Anycast DNS
Vincent Bernat
In a recently published article, Paul Vixie, past author and architect of BIND, one of the most popular internet domain server, explains why DNS servers should use anycast for increased reliability and faster answers. The main argument against unicast is that some resolvers may not be smart enough to select the best server to query and therefore, they may select a server on the other side of the planet. Since, you cannot go faster than light, you get a penalty of about 100 milliseconds in this case.
Unicast & anycast#
Most addresses that you handle are unicast addresses, i.e. the address of a single receiver. Any time you send a packet to an unicast address, it will be forwarded to this single receiver. Another common network addressing system is multicast (which happens to include broadcast). When you send a packet to a multicast address, several receivers may get it. The packet is copied as needed by some nodes.
Anycast addresses allow you to send a packet to a set of receivers but only one of them will receive it. The packet will not be copied. Usually, the idea behind anycast is that the packet is sent to the nearest receiver.
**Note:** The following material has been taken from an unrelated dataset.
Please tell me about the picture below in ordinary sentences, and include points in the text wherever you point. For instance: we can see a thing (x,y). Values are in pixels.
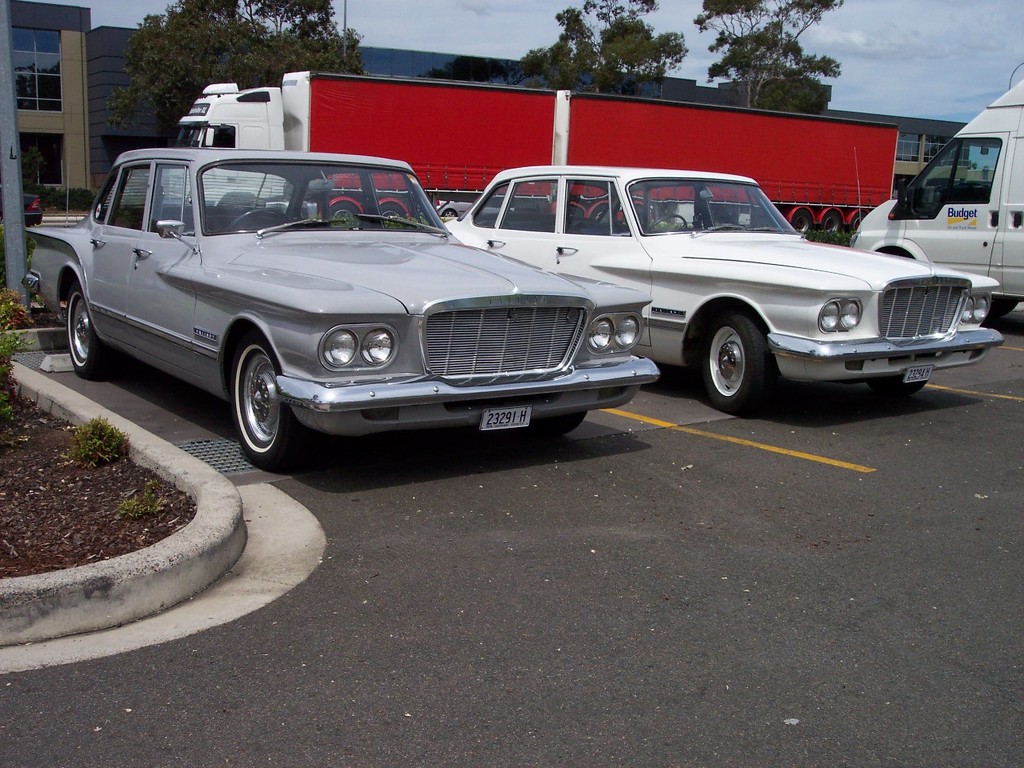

There is no universal way to determine if an IP address is a unicast
address or an anycast address just by looking at it. For example
192.5.5.241
is an anycast address while 78.47.78.132
is a unicast
address.
ISC, which maintains BIND, operates the “F” root domain server, one of
the 13 Internet root name servers. This server is
queried by using 192.5.5.241
IPv4 anycast address or
2001:500:2f::f
IPv6 anycast address. ISC has published a
document explaining how anycast works. Several nodes around
the globe announces the same subnet using BGP. When one router running
BGP has to forward a query to the anycast address, it will have several
choices in its routing table. It will usually select the shortest path and
route the query to the corresponding router.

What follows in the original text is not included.